Please review these RBAC configurations with your Kubernetes administrator. While it is possible to further reduce these scopes, doing so is likely to prevent normal operation of Workbench.

Security#

Preparing your Kubernetes cluster to install Workbench involves configuring your environment in a way that both supports the functionality of Workbench and adheres to security best practices.

Workbench containers can be run using any fixed, non-zero UID, making the application compatible with an OpenShift Container Platform (OCP) restricted SCC, or an equivalent non-permissive Kubernetes security context. This reduces the risk to your systems if the container is compromised.

However, in order to enable the Authenticated Network File System (NFS) capability, allowing user containers to access external, authenticated fileshares (storage servers), user pods must be permitted to run as root (UID 0).

Note

This configuration runs containers in a privileged state to determine and assign the authenticated group memberships of the user running the container only.
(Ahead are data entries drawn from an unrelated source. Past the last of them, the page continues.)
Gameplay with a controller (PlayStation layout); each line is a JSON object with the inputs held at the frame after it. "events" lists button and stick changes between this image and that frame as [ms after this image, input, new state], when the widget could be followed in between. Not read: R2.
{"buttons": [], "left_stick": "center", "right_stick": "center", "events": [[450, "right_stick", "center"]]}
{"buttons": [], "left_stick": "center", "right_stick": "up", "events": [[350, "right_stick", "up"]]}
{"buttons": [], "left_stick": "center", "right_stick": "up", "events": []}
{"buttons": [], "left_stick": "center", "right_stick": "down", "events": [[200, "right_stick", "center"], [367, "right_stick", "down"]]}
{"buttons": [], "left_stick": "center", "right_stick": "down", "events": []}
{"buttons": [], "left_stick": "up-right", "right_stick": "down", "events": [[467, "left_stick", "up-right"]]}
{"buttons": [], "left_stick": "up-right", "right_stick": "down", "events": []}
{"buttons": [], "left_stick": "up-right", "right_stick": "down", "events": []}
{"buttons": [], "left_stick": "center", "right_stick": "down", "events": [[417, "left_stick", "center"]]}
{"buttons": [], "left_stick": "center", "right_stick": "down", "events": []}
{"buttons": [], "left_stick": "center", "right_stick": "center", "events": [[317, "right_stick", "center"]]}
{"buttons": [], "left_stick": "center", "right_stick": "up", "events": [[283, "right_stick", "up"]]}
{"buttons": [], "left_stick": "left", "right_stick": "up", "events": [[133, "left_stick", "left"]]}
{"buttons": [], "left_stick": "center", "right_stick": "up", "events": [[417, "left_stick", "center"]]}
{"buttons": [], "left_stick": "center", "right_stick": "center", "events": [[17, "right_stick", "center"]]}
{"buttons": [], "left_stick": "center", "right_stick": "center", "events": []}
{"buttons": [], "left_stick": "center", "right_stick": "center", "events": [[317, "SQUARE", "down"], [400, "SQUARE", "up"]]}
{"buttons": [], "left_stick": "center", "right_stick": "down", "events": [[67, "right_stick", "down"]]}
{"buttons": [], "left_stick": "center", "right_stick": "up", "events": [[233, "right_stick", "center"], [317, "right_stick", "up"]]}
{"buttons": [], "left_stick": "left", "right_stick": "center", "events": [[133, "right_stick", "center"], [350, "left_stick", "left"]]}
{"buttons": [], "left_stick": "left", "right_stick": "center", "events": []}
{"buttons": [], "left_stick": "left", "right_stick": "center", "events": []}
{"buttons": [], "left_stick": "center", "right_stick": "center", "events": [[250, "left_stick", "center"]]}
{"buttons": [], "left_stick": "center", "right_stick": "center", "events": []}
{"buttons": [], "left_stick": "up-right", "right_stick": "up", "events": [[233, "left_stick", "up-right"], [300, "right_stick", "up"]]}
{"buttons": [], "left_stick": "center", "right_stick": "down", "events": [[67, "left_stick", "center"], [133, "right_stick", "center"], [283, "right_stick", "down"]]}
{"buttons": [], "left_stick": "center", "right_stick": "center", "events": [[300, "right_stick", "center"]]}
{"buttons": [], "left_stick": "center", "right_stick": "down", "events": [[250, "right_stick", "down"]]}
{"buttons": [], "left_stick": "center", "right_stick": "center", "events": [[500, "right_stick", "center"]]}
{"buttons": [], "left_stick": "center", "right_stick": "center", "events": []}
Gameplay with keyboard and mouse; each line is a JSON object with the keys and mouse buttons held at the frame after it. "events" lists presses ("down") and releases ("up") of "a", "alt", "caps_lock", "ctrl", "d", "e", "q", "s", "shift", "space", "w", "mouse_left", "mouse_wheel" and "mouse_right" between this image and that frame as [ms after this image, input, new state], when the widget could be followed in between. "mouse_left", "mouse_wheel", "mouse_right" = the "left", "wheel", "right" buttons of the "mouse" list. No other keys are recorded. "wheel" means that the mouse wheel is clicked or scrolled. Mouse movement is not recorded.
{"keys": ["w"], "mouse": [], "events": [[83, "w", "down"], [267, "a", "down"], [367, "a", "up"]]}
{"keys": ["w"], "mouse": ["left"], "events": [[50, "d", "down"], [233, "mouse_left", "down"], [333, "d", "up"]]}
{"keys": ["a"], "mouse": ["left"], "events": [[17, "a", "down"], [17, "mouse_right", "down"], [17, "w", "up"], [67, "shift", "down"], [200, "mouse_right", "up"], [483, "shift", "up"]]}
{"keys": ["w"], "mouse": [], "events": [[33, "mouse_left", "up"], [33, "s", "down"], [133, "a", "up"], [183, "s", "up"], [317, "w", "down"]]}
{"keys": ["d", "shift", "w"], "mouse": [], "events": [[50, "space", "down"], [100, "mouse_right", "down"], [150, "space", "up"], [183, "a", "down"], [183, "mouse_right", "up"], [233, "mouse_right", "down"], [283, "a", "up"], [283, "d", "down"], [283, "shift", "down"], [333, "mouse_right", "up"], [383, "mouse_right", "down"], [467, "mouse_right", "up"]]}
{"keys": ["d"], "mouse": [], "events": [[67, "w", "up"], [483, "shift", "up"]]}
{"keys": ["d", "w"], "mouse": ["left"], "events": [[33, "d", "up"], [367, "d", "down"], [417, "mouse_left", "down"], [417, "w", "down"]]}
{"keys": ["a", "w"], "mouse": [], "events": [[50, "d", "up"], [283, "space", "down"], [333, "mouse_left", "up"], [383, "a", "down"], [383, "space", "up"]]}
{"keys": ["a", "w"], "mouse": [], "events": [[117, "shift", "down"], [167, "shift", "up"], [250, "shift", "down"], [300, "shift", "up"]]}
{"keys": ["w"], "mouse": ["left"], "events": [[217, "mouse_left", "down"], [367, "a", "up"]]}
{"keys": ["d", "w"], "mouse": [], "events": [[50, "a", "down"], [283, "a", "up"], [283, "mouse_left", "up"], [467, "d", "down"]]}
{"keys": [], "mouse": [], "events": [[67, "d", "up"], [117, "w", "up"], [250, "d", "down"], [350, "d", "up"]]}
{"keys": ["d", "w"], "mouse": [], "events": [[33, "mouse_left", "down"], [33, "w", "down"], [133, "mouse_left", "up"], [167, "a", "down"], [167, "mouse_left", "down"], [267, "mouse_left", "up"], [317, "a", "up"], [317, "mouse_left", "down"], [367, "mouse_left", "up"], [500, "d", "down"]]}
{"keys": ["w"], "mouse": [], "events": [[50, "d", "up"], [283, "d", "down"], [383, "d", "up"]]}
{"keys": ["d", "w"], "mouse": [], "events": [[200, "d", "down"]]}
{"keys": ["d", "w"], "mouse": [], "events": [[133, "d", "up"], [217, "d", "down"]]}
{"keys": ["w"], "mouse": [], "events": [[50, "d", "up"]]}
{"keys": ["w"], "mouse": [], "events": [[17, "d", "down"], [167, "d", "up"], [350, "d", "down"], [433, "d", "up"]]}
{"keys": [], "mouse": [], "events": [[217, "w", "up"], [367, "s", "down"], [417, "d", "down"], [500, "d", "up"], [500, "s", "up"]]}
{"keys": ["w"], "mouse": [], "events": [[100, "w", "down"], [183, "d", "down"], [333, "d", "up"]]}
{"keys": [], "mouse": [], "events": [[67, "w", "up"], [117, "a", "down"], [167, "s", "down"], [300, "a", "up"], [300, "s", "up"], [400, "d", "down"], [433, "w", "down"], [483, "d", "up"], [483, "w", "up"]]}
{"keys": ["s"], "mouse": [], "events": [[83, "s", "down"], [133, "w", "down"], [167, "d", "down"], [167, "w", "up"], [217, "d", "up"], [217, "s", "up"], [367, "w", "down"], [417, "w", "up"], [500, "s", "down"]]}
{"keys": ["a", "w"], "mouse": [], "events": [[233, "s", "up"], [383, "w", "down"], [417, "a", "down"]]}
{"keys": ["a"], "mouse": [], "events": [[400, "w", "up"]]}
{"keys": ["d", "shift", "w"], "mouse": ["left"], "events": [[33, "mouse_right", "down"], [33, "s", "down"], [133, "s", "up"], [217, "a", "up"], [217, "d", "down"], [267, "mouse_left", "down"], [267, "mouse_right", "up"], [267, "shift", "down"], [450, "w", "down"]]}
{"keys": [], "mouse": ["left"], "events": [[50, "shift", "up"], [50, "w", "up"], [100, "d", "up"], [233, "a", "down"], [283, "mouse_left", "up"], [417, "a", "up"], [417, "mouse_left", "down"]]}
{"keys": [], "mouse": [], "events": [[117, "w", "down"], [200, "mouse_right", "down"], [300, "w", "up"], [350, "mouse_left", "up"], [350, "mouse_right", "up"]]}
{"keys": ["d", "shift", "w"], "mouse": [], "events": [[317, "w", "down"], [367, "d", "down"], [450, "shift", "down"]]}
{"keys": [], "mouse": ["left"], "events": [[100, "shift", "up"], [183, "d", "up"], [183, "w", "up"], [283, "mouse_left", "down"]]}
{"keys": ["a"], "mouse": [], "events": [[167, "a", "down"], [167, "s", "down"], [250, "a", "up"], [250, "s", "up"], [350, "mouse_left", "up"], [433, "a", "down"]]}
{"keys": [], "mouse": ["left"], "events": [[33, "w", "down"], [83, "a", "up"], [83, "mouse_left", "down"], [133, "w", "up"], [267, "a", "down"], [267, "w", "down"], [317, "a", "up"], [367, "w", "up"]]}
Once authentication is complete, the container drops down to a non-privileged state for all further execution.

Please speak with your Anaconda Implementation team for more information, and to see if it is possible for your application to avoid this requirement.

Storage#

A standard installation of Workbench requires two Persistent Volume Claims (PVCs) to be statically provisioned and bound prior to installation. Anaconda strongly recommends a premium performance tier for provisioning your PVCs if the option is available. Expand the following sections for more information about the necessary volumes:

anaconda-storage

This volume contains:

  • Anaconda’s internal Postgres control database

  • Anaconda’s internal Git storage mechanism

  • Anaconda’s internal conda package repository

Note

If you are hosting conda packages outside of Workbench, the minimum size of your anaconda-storage volume must be at least 100GiB.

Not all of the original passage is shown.